What to produce: Scan the listing below for the string "name" and copy each line where it turns up.

+ + + + +

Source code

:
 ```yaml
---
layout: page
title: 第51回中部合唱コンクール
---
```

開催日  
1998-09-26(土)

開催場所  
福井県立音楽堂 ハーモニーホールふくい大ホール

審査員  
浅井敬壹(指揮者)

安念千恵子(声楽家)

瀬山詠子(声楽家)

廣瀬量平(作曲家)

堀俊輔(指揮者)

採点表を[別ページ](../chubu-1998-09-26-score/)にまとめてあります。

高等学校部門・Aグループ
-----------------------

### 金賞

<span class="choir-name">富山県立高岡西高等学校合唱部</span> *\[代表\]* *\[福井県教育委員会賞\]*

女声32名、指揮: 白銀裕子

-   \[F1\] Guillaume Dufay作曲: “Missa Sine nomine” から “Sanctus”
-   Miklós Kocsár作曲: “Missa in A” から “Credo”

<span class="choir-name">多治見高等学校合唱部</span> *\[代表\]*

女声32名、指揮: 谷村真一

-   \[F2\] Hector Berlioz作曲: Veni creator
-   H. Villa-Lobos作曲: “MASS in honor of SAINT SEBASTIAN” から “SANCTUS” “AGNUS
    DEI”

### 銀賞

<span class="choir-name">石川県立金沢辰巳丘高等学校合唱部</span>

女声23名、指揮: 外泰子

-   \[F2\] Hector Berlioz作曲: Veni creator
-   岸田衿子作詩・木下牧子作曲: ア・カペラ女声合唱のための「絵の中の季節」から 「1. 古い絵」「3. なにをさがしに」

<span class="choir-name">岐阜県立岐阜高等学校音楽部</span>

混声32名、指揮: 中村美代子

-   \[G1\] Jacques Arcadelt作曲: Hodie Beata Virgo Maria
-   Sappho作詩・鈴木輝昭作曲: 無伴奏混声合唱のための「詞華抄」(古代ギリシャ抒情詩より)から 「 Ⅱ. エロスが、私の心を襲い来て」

+ + + + +

Answer space:
<span class="choir-name">富山県立高岡西高等学校合唱部</span> *\[代表\]* *\[福井県教育委員会賞\]*
<span class="choir-name">多治見高等学校合唱部</span> *\[代表\]*
<span class="choir-name">石川県立金沢辰巳丘高等学校合唱部</span>
<span class="choir-name">岐阜県立岐阜高等学校音楽部</span>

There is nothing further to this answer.